Disagree.
Fatso nailed it.
Colour’s to the mast here - I suffer from a mental illness - depression for me.
Pretty much anyone from here that has met me in real life knows this (pap included) because a) I am very open about it and b) I also have a tattoo on my wrist that challenges anyone to ask me what it symbolises and I am then ‘forced’ to explain my own mental challenges.
This was a conscious decision I took to try to educate and reduce the stigma associated with depression - especially among middle-aged males.
I volunteer with an NHS-run support group for people with anxiety and depression and I work with young adults and children that have their own mental health challenges.
Those are my credentials, but I can only offer opinions based on personal experience. I don’t know what causes depression.
I find it insulting to be asked to answer the question in the thread title. It doesn’t ‘advance the argument by getting people talking’ it sets the debate back to where we were 5 years ago.
It’s absolutely fine by me to leave it there, but it makes you look a bit of a twat, @pap .
Depression is not a con (for me and many people I know).
Depression is real (for me).
I’ve watched the video and I’m still unclear on the point of it. Is the interviewee’s point that he believes that depression is not about a chemical imbalance but instead starts with a specific cause and that if we can address the specific cause we won’t need tablets?

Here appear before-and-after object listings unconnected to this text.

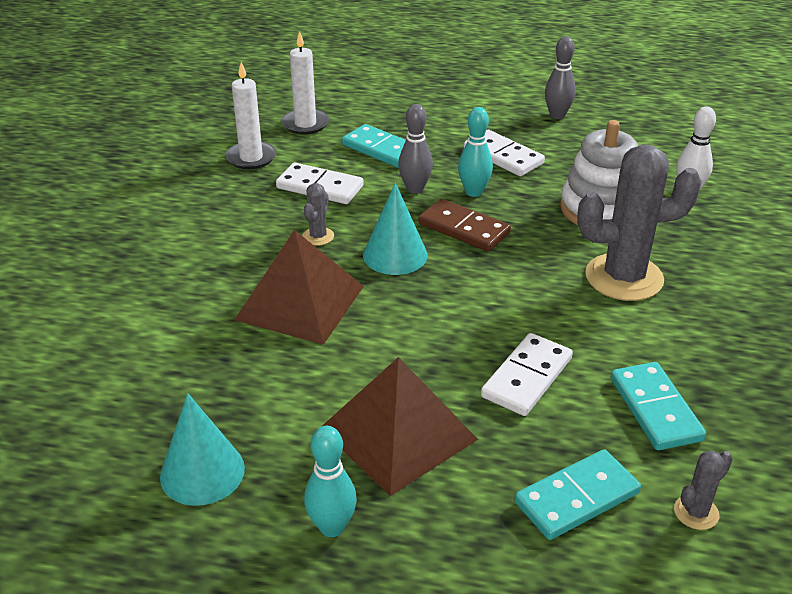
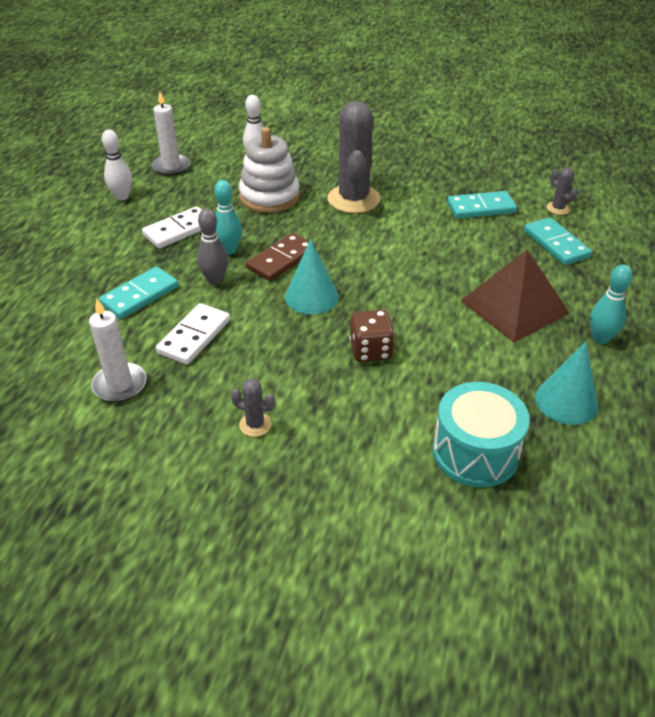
camera: 85 degrees left, 5 degrees up
(129, 383) = (475, 452): none -> turquoise drum
(300, 302) = (370, 350): brown pyramid -> brown dice
(305, 124) = (65, 344): white candle -> white candle (171, 167)
(318, 236) = (276, 339): grey cactus -> grey cactus (255, 424)
(527, 377) = (456, 249): white domino -> none
(557, 115) = (122, 197): grey bowling pin -> white bowling pin

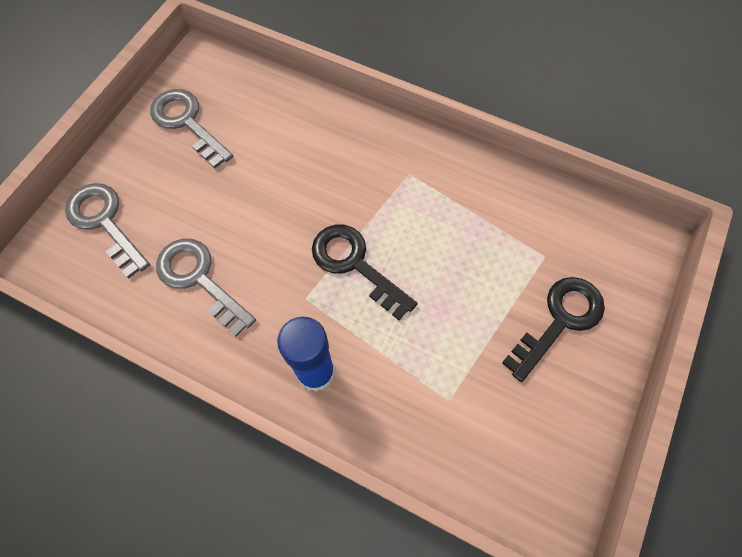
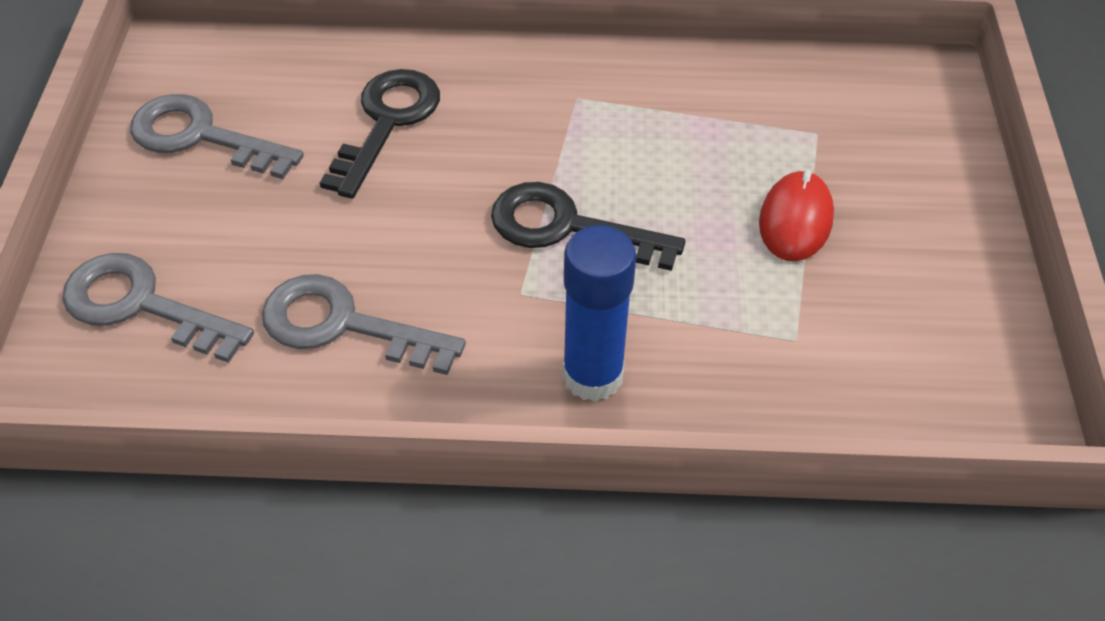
camera: 25 degrees left, 15 degrees down
(495, 315) = (795, 220): none -> red mouse
(559, 320) = (880, 197): black key -> black key (387, 122)

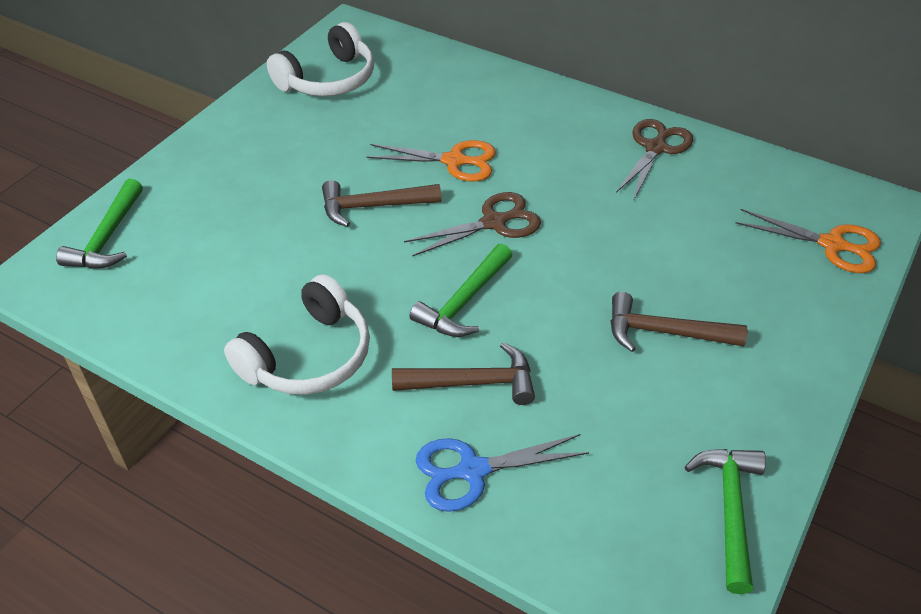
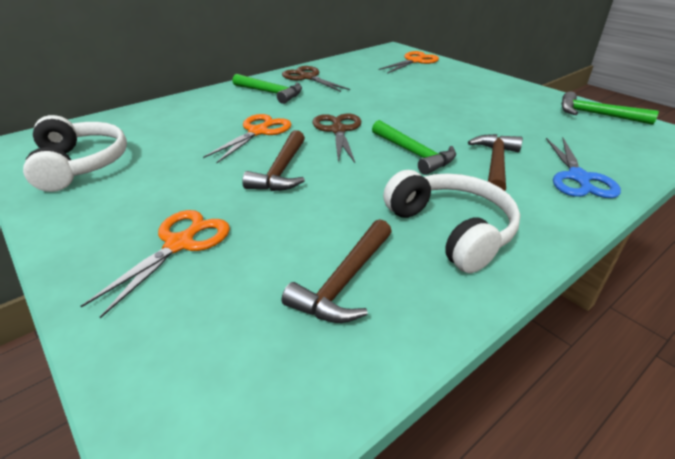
camera: 70 degrees left, 10 degrees down
(108, 238) = (174, 366): green hammer -> green hammer (271, 93)
(232, 188) = (180, 243): none -> orange scissors
(664, 332) = (464, 104): brown hammer -> brown hammer (344, 282)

If so, talk about stating the bleeding obvious. Does anyone actually believe that there is ever NOT a specific cause?
But if the answer is creating a society where we all care more about others, where we all do more for others, where we each value non-tangible emotional stuff more than cash, where we can access the sort of community-lead treatments discussed in the video then we’re fucked.
We can’t even get this country’s fucking population to vote for a tax rise let alone asking them to jump off the conveyor and let their neighbours get ahead of them.
The issue I have with this embarrassingly simplified idea of giving an amputee a cow because he’s crying is that if that amputee were truly depressed, giving him a cow will change nothing. It’s yet another insulting and ignorant suggestion.
When in the grip of depression, you could offer the amputee £1m and all the things the ‘well’ him craved, and he’d still prefer to be in bed away from the world. You are likely so mentally unwell that basic thought processes no longer work as they used to.
And this is where medication comes in.
For many, it is LITERALLY a life-saver.
On its own, chucking some chemicals in your blood in the hope that it will correct a life-long imbalance in mood is wishful thinking.
BUT they can break a cycle of behaviour for long enough to let the world in, and this is where more holistic treatments and community help can then start to help.
Chuck the amputee some pills, cross your fingers they are the right ones for him, and after a couple of months give him the cow and someone to talk to about how he misses his leg. Job done.
Is medication too readily prescribed - yes, 100%, absolutely and it’s disgusting.
Is this down to some sort of conspiracy?
I doubt it. For me, it falls between cock-up and the underfunding of the NHS.
Therapy is fucking expensive and tablets aren’t.
GPs know that there is a massive waiting list for one-on-one or group therapies and so when someone presents with a mental health issue, they have two choices - give them some tablets or send them away.
If the same person can get themselves so unwell that they are sectioned then they will get some treatment, but outside of that to get one-to-one therapy (remember group therapy for some of these people is a terrifying prospect) will take them months of referral and re-referral. And bear in mind that for many, they do not have the basic mental function to follow a complex process like that through to conclusion without breaking down.
If I were a GP operating without the backup of a well funded mental health crisis team, I’d prescribe tablets like smarties. It’s not right, but it’s understandable.